» TEKS YANG DIBERIKAN
Universitas Sumatera Utara
2.1.3 Kekalahan Tentara Tartar Setelah kerajaan Kediri jatuh, Raden Wijaya membawa tiga putri Kertanagara yang
masih ditawan di istana Kediri, kemudian dibawa ke Majapahit. Tiga putri Kertanegara tersebut adalah Gayatri, Mahadewi, dan Jayendradewi. Sesampainya di
Majapahit, Raden Wijaya segera berunding dengan para petinggi Majapahit terkait sikap yang akan diambil untuk menghadapi tentara Tartar yang ingin menagih hadiah
yang telah dijanjikan oleh Arya Wiraraja. Di tengah-tengah perundingan tersebut, Arya Wiraraja menanyakan kepada
petinggi Majapahit, apakah di antara mereka ada yang mempunyai sebuah usulan. Kensora dengan berai angkat bicara bahwa tidak baik bagi Majapahit melanggar janji,
apalagi janji kepada Kaisar dari kerajaan lain yang telah membantu Majapahit menjatuhkan kerajaan Kediri. Menanggapi usulan tersebut Ranggalawe kemudian
berkata kepada Raden Wijaya bahwa mereka siap berperang melawan tentara Tartar, dan siap mati sebagai pahlawan. Ucapan Ranggalawe tersebut membakar semangat
para petinggi Majapahit yang hadir pada saat itu, dan akhirnya mereka bersumpah akan melaksanakan perintah dan bersedia mati untuk Raden Wijaya.
Beberapa hari kemudian, tentara Tartar sebanyak 200 orang yang bersenjata lengkap datang ke Majapahit untuk menyerahkan surat dari Kaisar Kubilai Khan yang
isinya akan menagih janji. Surat tersebut dibacakan oleh salah seorang tentara Tartar di depan Raden Wijaya dan para petinggi majapahit. Setelah surat selesai dibacakan,
Ken Sora berbicara bahwa Majapahit tidak akan mengingkari janjinya, namun tentara Tartar yang menjemput hadiah harus datang dalam keadaan tidak bersenjata karena
sang putri sangat ketakutan jika melihat senjata. Oleh karena itu, jika ada yang membawa senjata, sebaiknya disimpan dalam kereta tersendiri yang tertutup rapat.

» TUGAS
Salin bagian teks yang diberikan mulai dari "Beberapa hari kemudian, tentara" dan terus hingga "yang tertutup rapat.", tanpa mengubah satu kata pun.

» DAFTAR YANG DISEDIAKAN
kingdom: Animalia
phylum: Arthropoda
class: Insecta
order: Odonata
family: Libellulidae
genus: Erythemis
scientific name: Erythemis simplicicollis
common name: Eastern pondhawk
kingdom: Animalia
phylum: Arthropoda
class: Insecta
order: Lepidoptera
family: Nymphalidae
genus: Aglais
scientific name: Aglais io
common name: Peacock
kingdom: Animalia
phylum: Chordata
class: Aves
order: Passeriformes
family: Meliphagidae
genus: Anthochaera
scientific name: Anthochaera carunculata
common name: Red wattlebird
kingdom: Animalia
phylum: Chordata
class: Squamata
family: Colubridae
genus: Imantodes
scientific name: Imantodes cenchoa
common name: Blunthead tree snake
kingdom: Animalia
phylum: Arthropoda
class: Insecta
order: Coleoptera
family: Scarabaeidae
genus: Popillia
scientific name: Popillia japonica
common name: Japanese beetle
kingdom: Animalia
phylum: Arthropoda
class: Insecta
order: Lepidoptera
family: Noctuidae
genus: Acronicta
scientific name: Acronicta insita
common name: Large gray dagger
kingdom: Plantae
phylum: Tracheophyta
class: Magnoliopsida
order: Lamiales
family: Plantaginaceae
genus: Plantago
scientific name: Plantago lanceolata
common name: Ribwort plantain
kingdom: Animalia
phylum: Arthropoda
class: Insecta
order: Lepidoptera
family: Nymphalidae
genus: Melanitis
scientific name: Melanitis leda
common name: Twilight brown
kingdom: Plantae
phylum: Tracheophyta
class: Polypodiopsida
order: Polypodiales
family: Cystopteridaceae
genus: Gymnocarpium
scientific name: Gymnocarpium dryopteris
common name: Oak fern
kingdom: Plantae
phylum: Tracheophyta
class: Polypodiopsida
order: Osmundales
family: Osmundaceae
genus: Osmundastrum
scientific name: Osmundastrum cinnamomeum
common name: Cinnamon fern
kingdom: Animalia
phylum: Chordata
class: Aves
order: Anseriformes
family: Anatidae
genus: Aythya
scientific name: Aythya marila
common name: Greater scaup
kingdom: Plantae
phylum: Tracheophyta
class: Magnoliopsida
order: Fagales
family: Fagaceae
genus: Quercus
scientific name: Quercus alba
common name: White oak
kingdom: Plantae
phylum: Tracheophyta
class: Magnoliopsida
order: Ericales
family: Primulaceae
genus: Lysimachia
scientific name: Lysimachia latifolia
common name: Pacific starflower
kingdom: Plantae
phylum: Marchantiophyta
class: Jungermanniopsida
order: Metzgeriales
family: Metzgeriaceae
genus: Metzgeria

» JAWABAN TUGAS
Beberapa hari kemudian, tentara Tartar sebanyak 200 orang yang bersenjata lengkap datang ke Majapahit untuk menyerahkan surat dari Kaisar Kubilai Khan yang
isinya akan menagih janji. Surat tersebut dibacakan oleh salah seorang tentara Tartar di depan Raden Wijaya dan para petinggi majapahit. Setelah surat selesai dibacakan,
Ken Sora berbicara bahwa Majapahit tidak akan mengingkari janjinya, namun tentara Tartar yang menjemput hadiah harus datang dalam keadaan tidak bersenjata karena
sang putri sangat ketakutan jika melihat senjata. Oleh karena itu, jika ada yang membawa senjata, sebaiknya disimpan dalam kereta tersendiri yang tertutup rapat.